After 40 years' reflection, laser moon mirror project is axed
US research that began with the first Apollo landing - and helped to prove that the moon is moving away from Earth - is to be axed
Robin McKie, science editor
The Observer, Sunday 21 June 2009 An experiment, begun when Apollo 11 astronauts Neil Armstrong and Buzz Aldrin left a mirror on the lunar surface 40 years ago to allow Earth-based astronomers to fire lasers at it, has been ended by American science chiefs.
The National Science Foundation (NSF) last week wrote to scientists working at the McDonald Laser ranging station at Fort Davis in Texas to tell them the annual $125,000 funding for their research project was going be terminated following a review of its scientific merits.

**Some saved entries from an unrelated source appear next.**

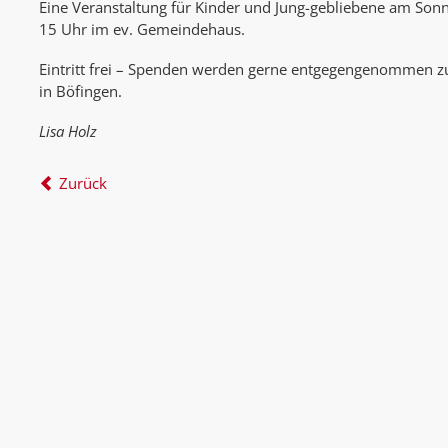
Eine Veranstaltung für Kinder und Jung-gebliebene am So
15 Uhr im ev. Gemeindehaus.
Eintritt frei – Spenden werden gerne entgegengenommen zu
in Böfingen.
Lisa Holz
Zurück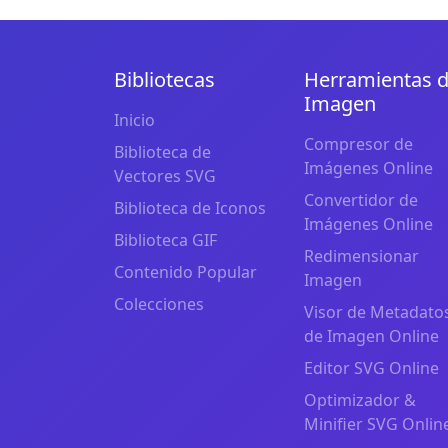
Bibliotecas
Herramientas 
Imagen
Inicio
Compresor de
Biblioteca de
Imágenes Online
Vectores SVG
Convertidor de
Biblioteca de Iconos
Imágenes Online
Biblioteca GIF
Redimensionar
Contenido Popular
Imagen
Colecciones
Visor de Metadato
de Imagen Online
Editor SVG Online
Optimizador &
Minifier SVG Onlin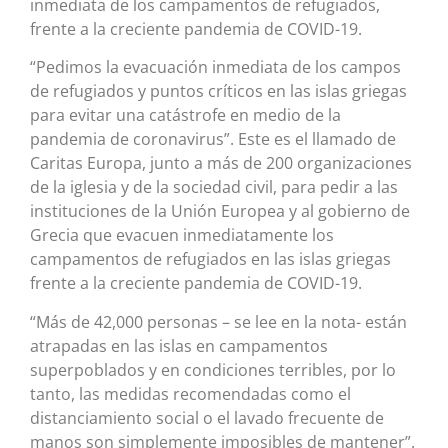
inmediata de los campamentos de refugiados,
frente a la creciente pandemia de COVID-19.
“Pedimos la evacuación inmediata de los campos
de refugiados y puntos críticos en las islas griegas
para evitar una catástrofe en medio de la
pandemia de coronavirus”. Este es el llamado de
Caritas Europa, junto a más de 200 organizaciones
de la iglesia y de la sociedad civil, para pedir a las
instituciones de la Unión Europea y al gobierno de
Grecia que evacuen inmediatamente los
campamentos de refugiados en las islas griegas
frente a la creciente pandemia de COVID-19.
“Más de 42,000 personas – se lee en la nota- están
atrapadas en las islas en campamentos
superpoblados y en condiciones terribles, por lo
tanto, las medidas recomendadas como el
distanciamiento social o el lavado frecuente de
manos son simplemente imposibles de mantener”.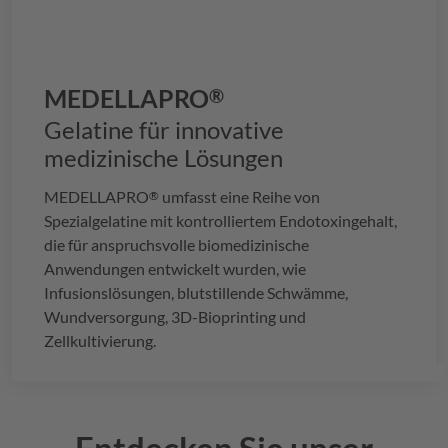
MEDELLAPRO
®
Gelatine für innovative
medizinische Lösungen
MEDELLAPRO
umfasst eine Reihe von
®
Spezialgelatine mit kontrolliertem Endotoxingehalt,
die für anspruchsvolle biomedizinische
Anwendungen entwickelt wurden, wie
Infusionslösungen, blutstillende Schwämme,
Wundversorgung, 3D-Bioprinting und
Zellkultivierung.
Entdecken Sie unser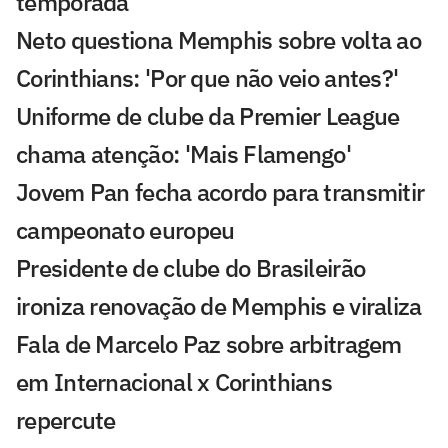
temporada
Neto questiona Memphis sobre volta ao
Corinthians: 'Por que não veio antes?'
Uniforme de clube da Premier League
chama atenção: 'Mais Flamengo'
Jovem Pan fecha acordo para transmitir
campeonato europeu
Presidente de clube do Brasileirão
ironiza renovação de Memphis e viraliza
Fala de Marcelo Paz sobre arbitragem
em Internacional x Corinthians
repercute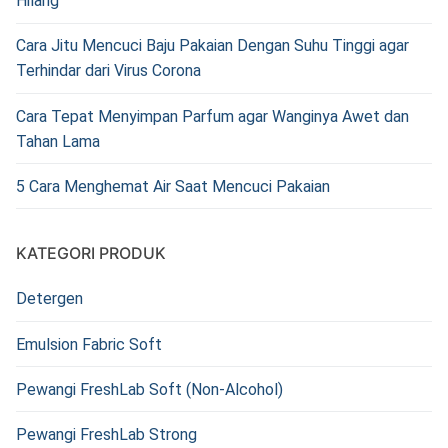
Hilang
Cara Jitu Mencuci Baju Pakaian Dengan Suhu Tinggi agar
Terhindar dari Virus Corona
Cara Tepat Menyimpan Parfum agar Wanginya Awet dan
Tahan Lama
5 Cara Menghemat Air Saat Mencuci Pakaian
KATEGORI PRODUK
Detergen
Emulsion Fabric Soft
Pewangi FreshLab Soft (Non-Alcohol)
Pewangi FreshLab Strong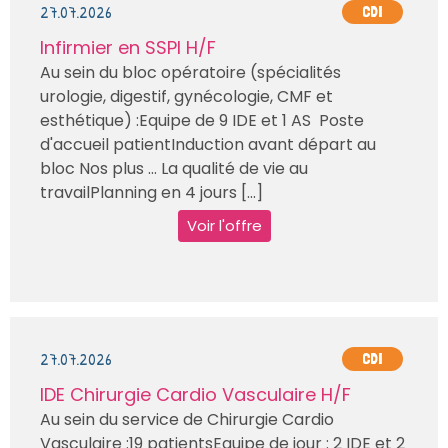
27.07.2026
CDI
Infirmier en SSPI H/F
Au sein du bloc opératoire (spécialités
urologie, digestif, gynécologie, CMF et
esthétique) :Equipe de 9 IDE et 1 AS Poste
d'accueil patientInduction avant départ au
bloc Nos plus … La qualité de vie au
travailPlanning en 4 jours [...]
Voir l'offre
27.07.2026
CDI
IDE Chirurgie Cardio Vasculaire H/F
Au sein du service de Chirurgie Cardio
Vasculaire :19 patientsEquipe de jour : 2 IDE et 2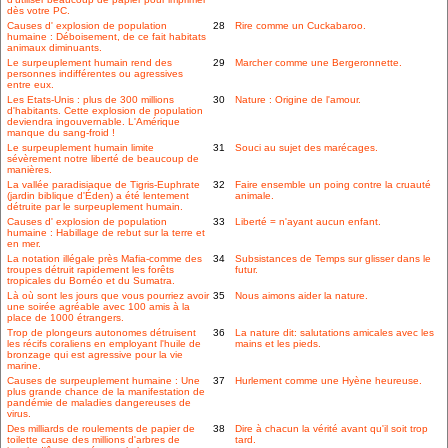
dès votre PC.
Causes d' explosion de population
28
Rire comme un Cuckabaroo.
humaine : Déboisement, de ce fait habitats
animaux diminuants.
Le surpeuplement humain rend des
29
Marcher comme une Bergeronnette.
personnes indifférentes ou agressives
entre eux.
Les Etats-Unis : plus de 300 millions
30
Nature : Origine de l'amour.
d'habitants. Cette explosion de population
deviendra ingouvernable. L'Amérique
manque du sang-froid !
Le surpeuplement humain limite
31
Souci au sujet des marécages.
sévèrement notre liberté de beaucoup de
manières.
La vallée paradisiaque de Tigris-Euphrate
32
Faire ensemble un poing contre la cruauté
(jardin biblique d'Éden) a été lentement
animale.
détruite par le surpeuplement humain.
Causes d' explosion de population
33
Liberté = n'ayant aucun enfant.
humaine : Habillage de rebut sur la terre et
en mer.
La notation illégale près Mafia-comme des
34
Subsistances de Temps sur glisser dans le
troupes détruit rapidement les forêts
futur.
tropicales du Bornéo et du Sumatra.
Là où sont les jours que vous pourriez avoir
35
Nous aimons aider la nature.
une soirée agréable avec 100 amis à la
place de 1000 étrangers.
Trop de plongeurs autonomes détruisent
36
La nature dit: salutations amicales avec les
les récifs coraliens en employant l'huile de
mains et les pieds.
bronzage qui est agressive pour la vie
marine.
Causes de surpeuplement humaine : Une
37
Hurlement comme une Hyène heureuse.
plus grande chance de la manifestation de
pandémie de maladies dangereuses de
virus.
Des milliards de roulements de papier de
38
Dire à chacun la vérité avant qu'il soit trop
toilette cause des millions d'arbres de
tard.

The decision means that four decades of continuous lunar laser research at the McDonald Observatory, run by the University of Texas at Austin, will be halted by the end of this year. Among the project's unlikely achievements has been the discovery that the moon is moving away from Earth at a rate of two-and-a-half inches a year.
The mirror's existence, and the fact that astronomers can bounce lasers off it and detect the returning beam, has also provided Nasa and other scientists with compelling evidence to refute the claims of moon-landing deniers who claim the Apollo lunar mission were hoaxes filmed in an Earth-based studio.
"It is a bitter-sweet feeling to know this is going to come to end at McDonald," said Peter Shelus, head of the laser ranging project. "We have done a great deal of important work using the moon mirrors but it is clearly time for it to end. However, we are hopeful that this work will be continued at other astronomy centres."